This trust is funded with contributions from the Bank for the purpose of
providing the benefits promised under the terms of the SERP.  The assets of the
trust are beneficially owned by the SERP participants, who recognize income as
contributions are made to the trust.  Earnings on the trust's assets are taxable
to the participants.  The amounts contributed in 1998 under the SERP (exclusive
of the ESOP benefits) for Messrs. Garbarino, Barrett, Fitzpatrick, Reinheimer
and Kelly were $113,577, $25,964, $19,946, $16,179 and $13,878, respectively.



                                       17



TRANSACTIONS WITH CERTAIN RELATED PERSONS
 
          All loans made by the Bank to its directors are made on substantially
the same terms, including interest rates and collateral, as those prevailing at
the time for comparable transactions with other persons and do not involve more
than the normal risk of collectibility or present other unfavorable features.
The Bank offers loans to executive officers on terms not available to the public
but available to all other full-time employees, as permitted under federal
regulations.  Under the Bank's existing policy, any loan to an executive officer
or director, must be approved, in advance, by a majority of the disinterested
members of the Board of Directors.

**Directions**
a) Answer these questions using the document passage above:
(i) Who beneficially owns the assets of the trust?
(ii) What amount was contributed in 1998 under the SERP for Mr. Kelly?
(iii) Who must approve, in advance, any loan to an executive officer or director?
b) Convert the lines of the records below into a Markdown table with the columns Row and Line, starting with the line that contains "Question: Can you" and going on through the line that contains "Question: Based on". Number each line, and leave out blank lines.

**Given records**
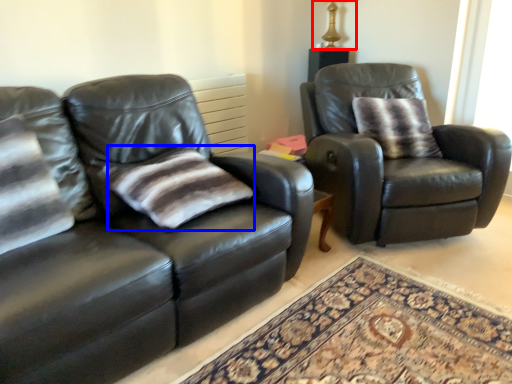
Question: Which of the following is the farthest to the observer, table lamp (highlighted by a red box) or pillow (highlighted by a blue box)?

Choices:
 (A) table lamp
 (B) pillow

Answer: (A)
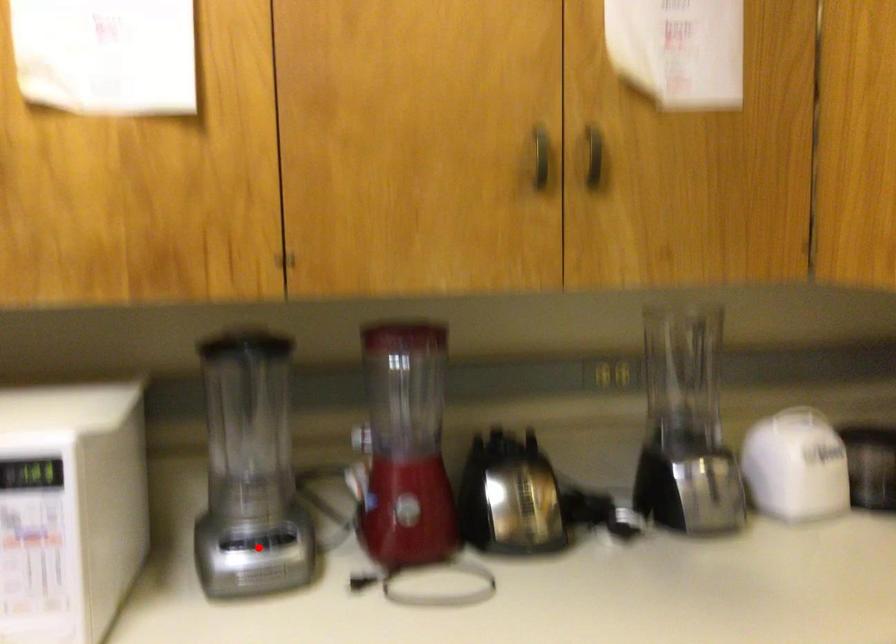
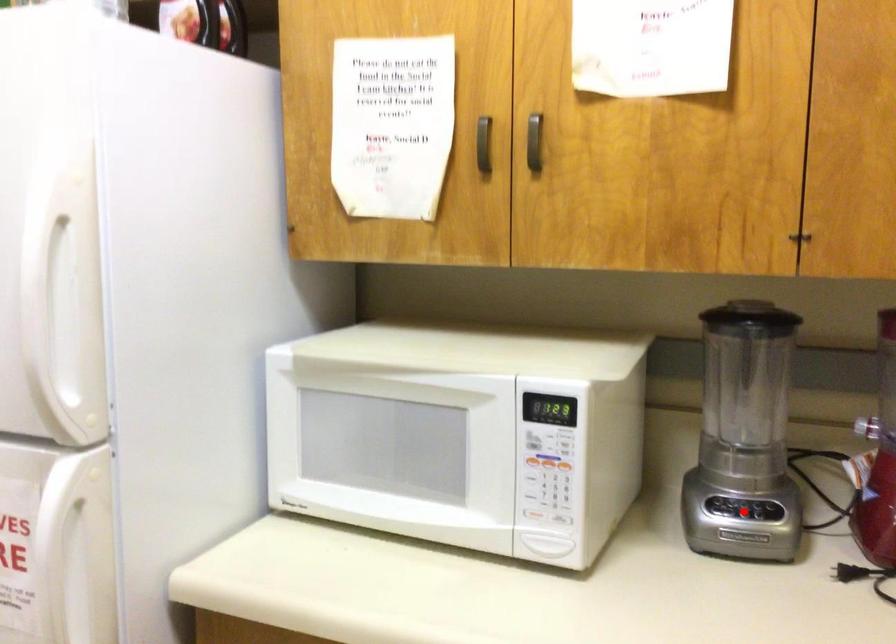
I am providing you with two images of the same scene from different viewpoints. A red point is marked on the first image and another point is marked on the second image. Are the points marked in image1 and image2 representing the same 3D position?

Yes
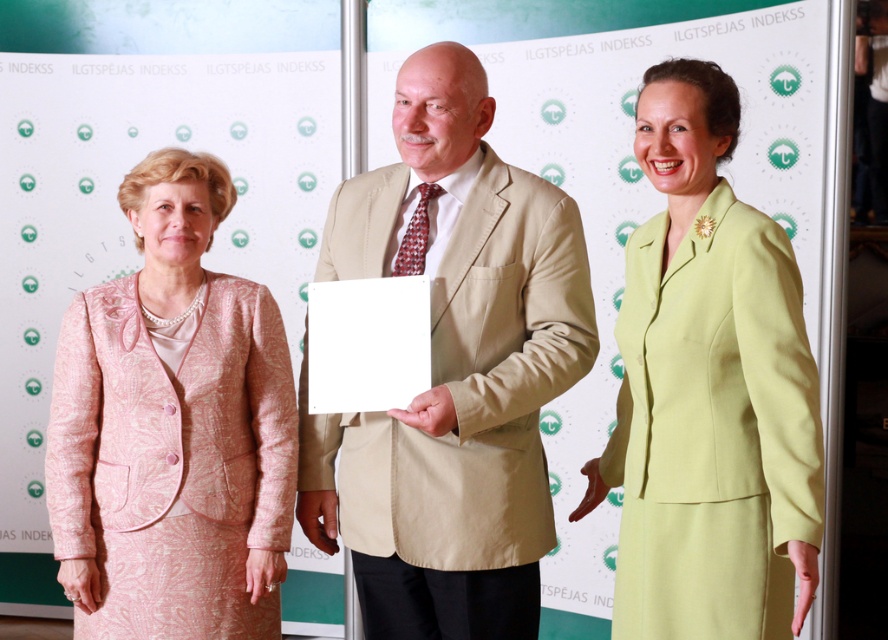
Question: Can you confirm if beige fabric suit at center is smaller than pink textured suit at left?

Choices:
 (A) no
 (B) yes

Answer: (A)

Question: Based on their relative distances, which object is nearer to the lime green fabric suit at right?

Choices:
 (A) beige fabric suit at center
 (B) pink textured suit at left

Answer: (A)

Question: From the image, what is the correct spatial relationship of beige fabric suit at center in relation to lime green fabric suit at right?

**Activity answers**
a)
(i) The SERP participants.
(ii) $13,878.
(iii) A majority of the disinterested members of the Board of Directors.

b)
| Row | Line |
|---|---|
| 1 | Question: Can you confirm if beige fabric suit at center is smaller than pink textured suit at left? |
| 2 | Choices: |
| 3 |  (A) no |
| 4 |  (B) yes |
| 5 | Answer: (A) |
| 6 | Question: Based on their relative distances, which object is nearer to the lime green fabric suit at right? |